REMBANG, GEMADIKA.com – Usaha minuman es teh kini kian menjamur di Kabupaten Rembang. Hampir di setiap sudut wilayah, outlet dan lapak es teh bermunculan seiring tingginya minat masyarakat terhadap minuman segar tersebut. Namun di balik ramainya bisnis es teh, musim hujan justru menjadi tantangan tersendiri bagi para pedagang kecil, salah satunya Mak Yah (50), penjual es teh Kedai Njajan 92 yang berjualan di depan Balai Desa Lambang Wetan, Kecamatan Bulu, Rembang.
Mak Yah yang telah berjualan es teh Kedai Njajan 92 sejak Oktober 2025 mengatakan, penjualan es tehnya mengalami penurunan cukup signifikan selama musim hujan.
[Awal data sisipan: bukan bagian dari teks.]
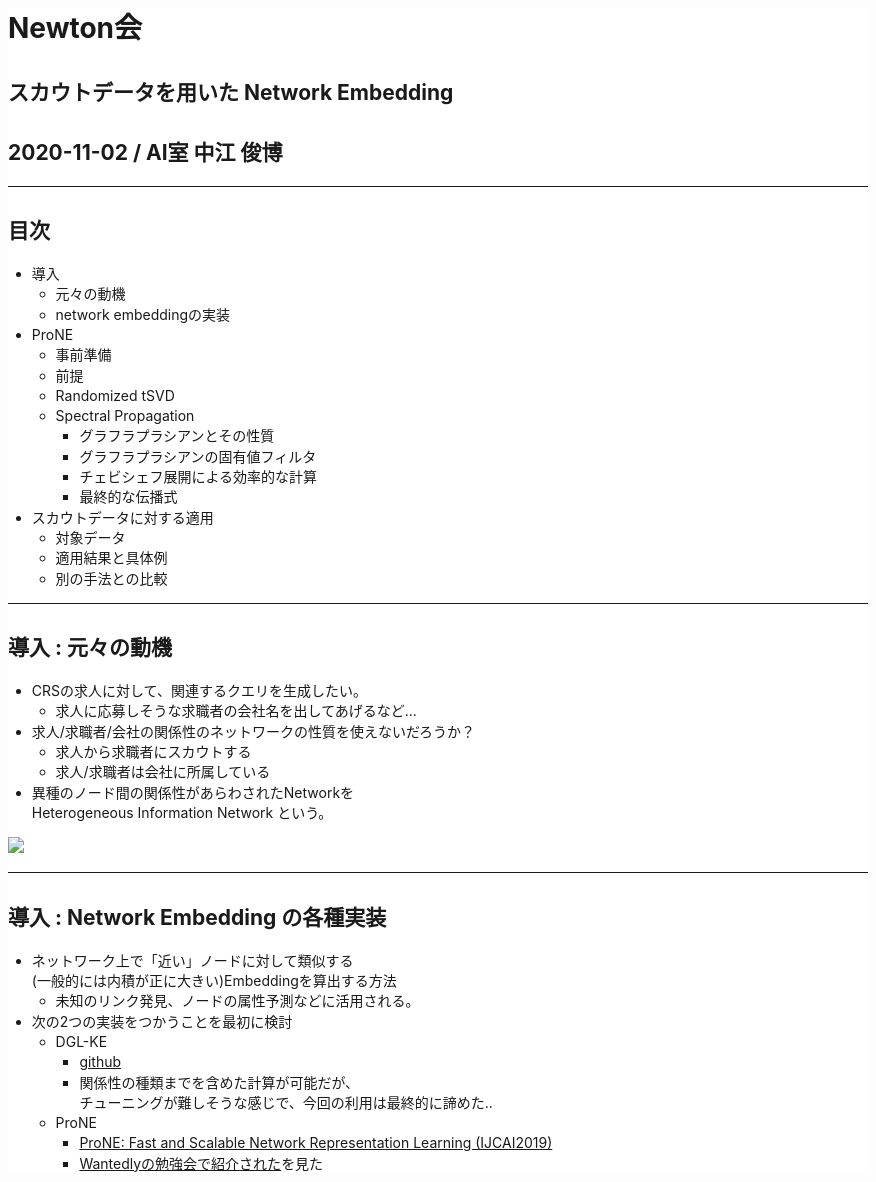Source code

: # Newton会
## スカウトデータを用いた Network Embedding
## 2020-11-02 / AI室 中江 俊博

---
## 目次
- 導入
  - 元々の動機
  - network embeddingの実装
- ProNE
  - 事前準備
  - 前提
  - Randomized tSVD
  - Spectral Propagation
    - グラフラプラシアンとその性質
    - グラフラプラシアンの固有値フィルタ
    - チェビシェフ展開による効率的な計算
    - 最終的な伝播式
- スカウトデータに対する適用
  - 対象データ
  - 適用結果と具体例
  - 別の手法との比較

---
## 導入 : 元々の動機
- CRSの求人に対して、関連するクエリを生成したい。
  - 求人に応募しそうな求職者の会社名を出してあげるなど...
- 求人/求職者/会社の関係性のネットワークの性質を使えないだろうか？
  - 求人から求職者にスカウトする
  - 求人/求職者は会社に所属している
- 異種のノード間の関係性があらわされたNetworkを  
  Heterogeneous Information Network という。

![](./images/ProNE_motivation.png)

---
## 導入 : Network Embedding の各種実装
- ネットワーク上で「近い」ノードに対して類似する  
  (一般的には内積が正に大きい)Embeddingを算出する方法
  - 未知のリンク発見、ノードの属性予測などに活用される。
- 次の2つの実装をつかうことを最初に検討
  - DGL-KE
    - [github](https://github.com/awslabs/dgl-ke)
    - 関係性の種類までを含めた計算が可能だが、  
      チューニングが難しそうな感じで、今回の利用は最終的に諦めた..
  - ProNE
    - [ProNE: Fast and Scalable Network Representation Learning (IJCAI2019)](https://www.ijcai.org/Proceedings/2019/0594.pdf)
    - [Wantedlyの勉強会で紹介された](https://github.com/wantedly/machine-learning-round-table/issues/61#issuecomment-663971444)を見た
Ia menyebut, omset penjualan turun hingga sekitar 80 persen dibandingkan hari-hari normal saat cuaca panas.
Biasanya, Mak Yah mampu menjual sekitar 40 hingga 50 cup es teh per hari. Namun, dalam beberapa pekan terakhir, jumlah penjualan hanya berkisar 10 cup per hari.
“Penurunannya lumayan, bisa sampai 80 persen. Biasanya saya bisa jual 40–50 cup, sekarang paling cuma 10 cup saja per hari. Kalau hari Sabtu atau Minggu biasanya agak mendingan, bisa sampai 15 cup,” ujar Mak Yah saat ditemui awak media di lapak dagangnya, Jumat (16/1/2026).
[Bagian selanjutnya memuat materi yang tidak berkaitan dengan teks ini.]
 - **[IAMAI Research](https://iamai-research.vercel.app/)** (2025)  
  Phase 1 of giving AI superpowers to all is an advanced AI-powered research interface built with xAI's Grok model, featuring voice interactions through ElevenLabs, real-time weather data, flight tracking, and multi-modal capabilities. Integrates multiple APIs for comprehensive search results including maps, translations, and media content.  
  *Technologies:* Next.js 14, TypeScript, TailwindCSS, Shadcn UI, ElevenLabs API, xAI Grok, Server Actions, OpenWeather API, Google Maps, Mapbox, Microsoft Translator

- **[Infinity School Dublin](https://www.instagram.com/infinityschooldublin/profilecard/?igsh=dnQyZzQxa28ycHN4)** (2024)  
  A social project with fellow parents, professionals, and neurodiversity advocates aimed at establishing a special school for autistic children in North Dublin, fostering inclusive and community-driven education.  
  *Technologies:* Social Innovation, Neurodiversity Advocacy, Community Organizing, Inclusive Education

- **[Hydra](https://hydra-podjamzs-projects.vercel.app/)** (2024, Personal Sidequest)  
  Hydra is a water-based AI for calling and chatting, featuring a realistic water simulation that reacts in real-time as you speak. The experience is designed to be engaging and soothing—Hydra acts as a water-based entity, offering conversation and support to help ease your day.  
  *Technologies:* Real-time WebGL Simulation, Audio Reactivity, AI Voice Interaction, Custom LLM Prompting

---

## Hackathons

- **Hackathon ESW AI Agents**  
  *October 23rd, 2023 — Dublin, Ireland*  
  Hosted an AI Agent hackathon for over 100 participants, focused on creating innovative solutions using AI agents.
Dari hasil penjualan tersebut, Mak Yah mengaku sebelumnya bisa mengantongi pendapatan hingga Rp150 ribu per hari. Namun, sejak musim hujan, pendapatannya turun drastis menjadi sekitar Rp45 ribu per hari. Setiap harinya, ia menyiapkan sekitar 3 liter teh coklat manis dan 2 liter teh hijau manis untuk dijual.
Menurut Mak Yah, cuaca dingin akibat hujan yang hampir turun setiap hari menjadi faktor utama menurunnya minat pembeli. Kondisi ini membuat masyarakat cenderung mengurangi konsumsi minuman dingin.
“Pengaruhnya memang dari musim hujan. Biasanya siang panas, banyak yang mampir beli es teh. Sekarang hampir tiap hari hujan, jadi pembeli sepi,” ungkapnya.
Ia menambahkan, sebagian besar pembeli es teh Kedai Njajan 92 merupakan warga sekitar yang melintas, dengan mayoritas dari kalangan anak-anak. Penurunan pembeli biasanya mulai terasa sejak pukul 15.00 hingga 16.00 WIB.
Untuk harga, setiap cup jumbo es teh dijual seharga Rp3.000. Khusus hari Jumat, Mak Yah memberikan promo beli dua gratis satu sebagai bentuk berbagi sekaligus strategi menarik minat pembeli.
“Kalau hari Jumat saya adakan promo beli dua gratis satu. Niatnya berbagi di Jumat berkah, sekalian supaya ada yang beli,” katanya.
Meski terdampak penurunan omset akibat musim hujan dan persaingan usaha es teh yang semakin banyak di Rembang, Mak Yah bersyukur karena Kedai Njajan 92 tidak hanya menjual es teh. Ia juga menyediakan kopi lelet, kopi sachet, serta berbagai jajanan anak-anak untuk menopang pendapatan sehari-hari.